Deaf nun on a mission to help those losing their hearing – Ausnew Home Care

Deaf nun on a mission to help those losing their hearing

Deaf disability Disability Employment Services disability law NDIS Women Women empowerment

Some days can feel as long as the 80 years of Sister Cecilia's life.

She sits and watches your face intently as you speak, constantly processing the small expressions to understand the sounds she cannot hear filling the room around her.

Sister Cecilia has been deaf for more than half a century.

"Because I lost my hearing, a lot of my hearing, in my early twenties, my whole life had to change regarding what type of ministry I would do," Sister Cecilia said.

It was the early sixties, when Sister Cecilia says there was little support for those going through the lonely journey of hearing loss.

She had to abandon her teaching work and struggled to cope.

As time went on, Sister Cecilia found a self-help group and went to audiologists and Australian Hearing.

"It's with their help that I have totally turned around my loss of hearing. It's been a gift now and I just want to help others," she said.

Support is important for those losing their hearing.
Losing your hearing can be difficult and support can help through the difficult transition.(

ABC Newcastle: Nancy Notzon


World comes alive with hearing support

While the National Disability Insurance Scheme funds a variety of support services for those under 65, some are concerned there isn't the same level of support for older Australians.

Every week Sister Cecilia makes the visit to the Calvary Cessnock Retirement Community in the New South Wales Hunter wine region to help fill that gap and offer the support she felt she didn't have in her own initial dark times.

She teaches them how to use their new hearing equipment and cope with what can be dramatic life changes.

Ninety-five-year-old Bill Hicks is one of her regular clients.

He started to struggle to hear at the dinner table and when speaking to people, but did not realise he had a problem.

Sister Cecilia and audiologists from Australian Hearing have made huge changes to his life.

"When we began discussing it and she [the audiologist] carried out the tests I realised just how much there was amiss in my hearing and then I was provided with the hearing aid and the world came alive in a way that I didn't realise beforehand," Mr Hicks said.

Looking after hearing aids properly is important.
Sister Cecilia helps people look after their hearing aids and equipment.(

ABC News Newcastle: Nancy Notzon


Deafness and hearing loss increasing in Australia

As Australia's population ages, the country is dealing with a growing number of people losing their hearing.

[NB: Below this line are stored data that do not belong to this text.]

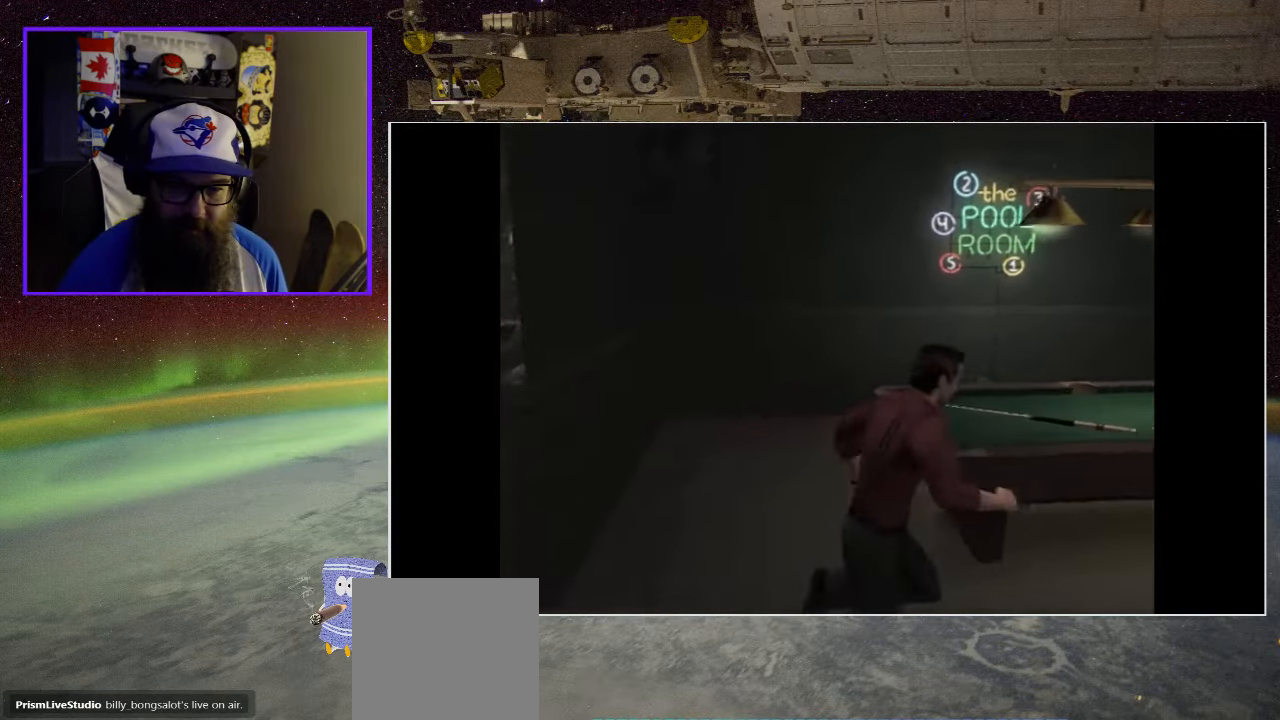
{"buttons": [], "left_stick": "up", "right_stick": "center", "events": [[216, "left_stick", "up-right"], [383, "left_stick", "up"]]}
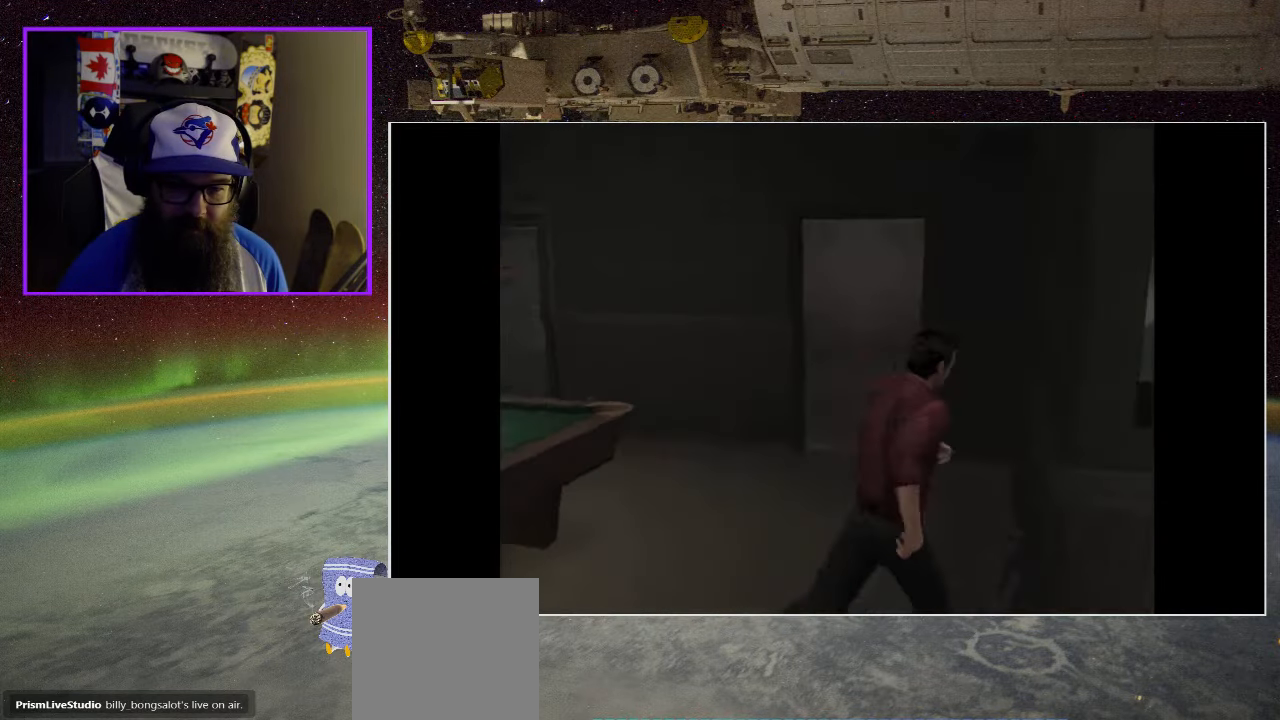
{"buttons": [], "left_stick": "up-left", "right_stick": "center", "events": [[383, "left_stick", "up-left"]]}
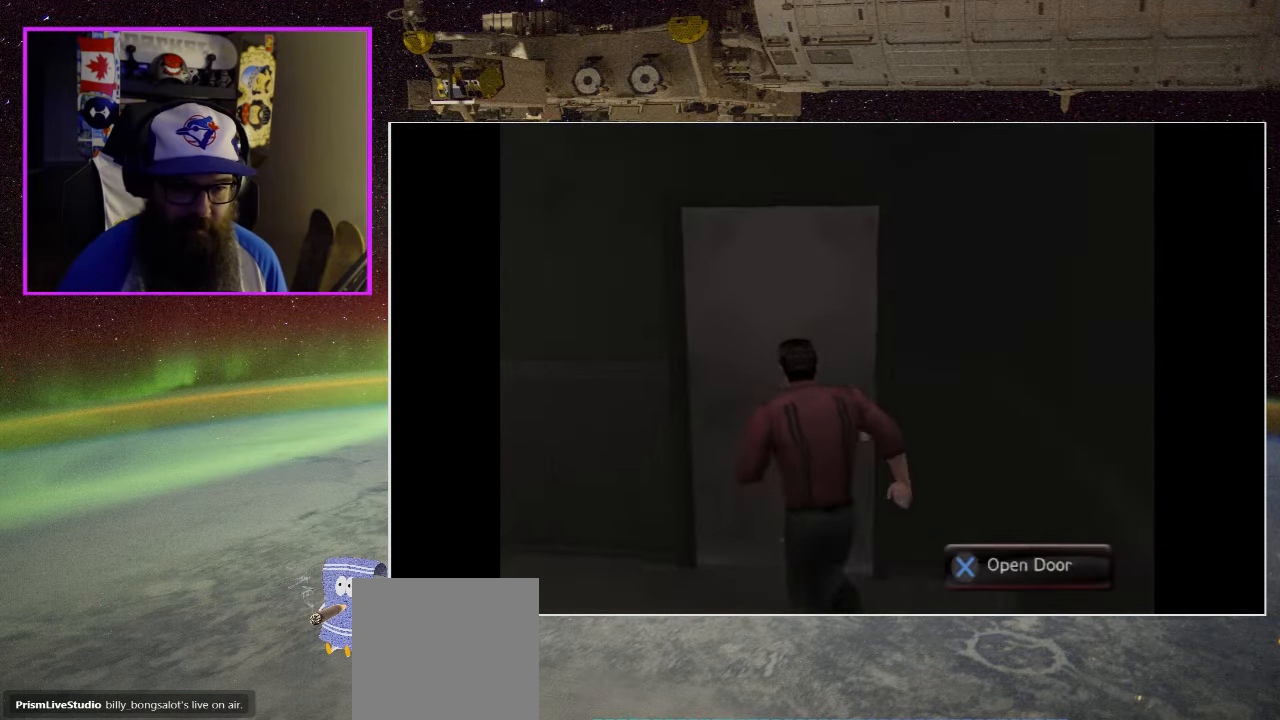
{"buttons": [], "left_stick": "up", "right_stick": "center", "events": [[416, "left_stick", "up"]]}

There is a growing number of people losing their hearing in Australia.
As Australia's population ages, more people are losing their hearing.(

ABC News: Phil Staley


"So, it's the second-most common health disease in Australia. In 2005 it was affecting 3.5 million Australians and that is looking to increase."

Mr Shaw said it was estimated that 30 to 40 per cent of hearing loss was preventable and people needed to do more to protect the important sense when they are younger.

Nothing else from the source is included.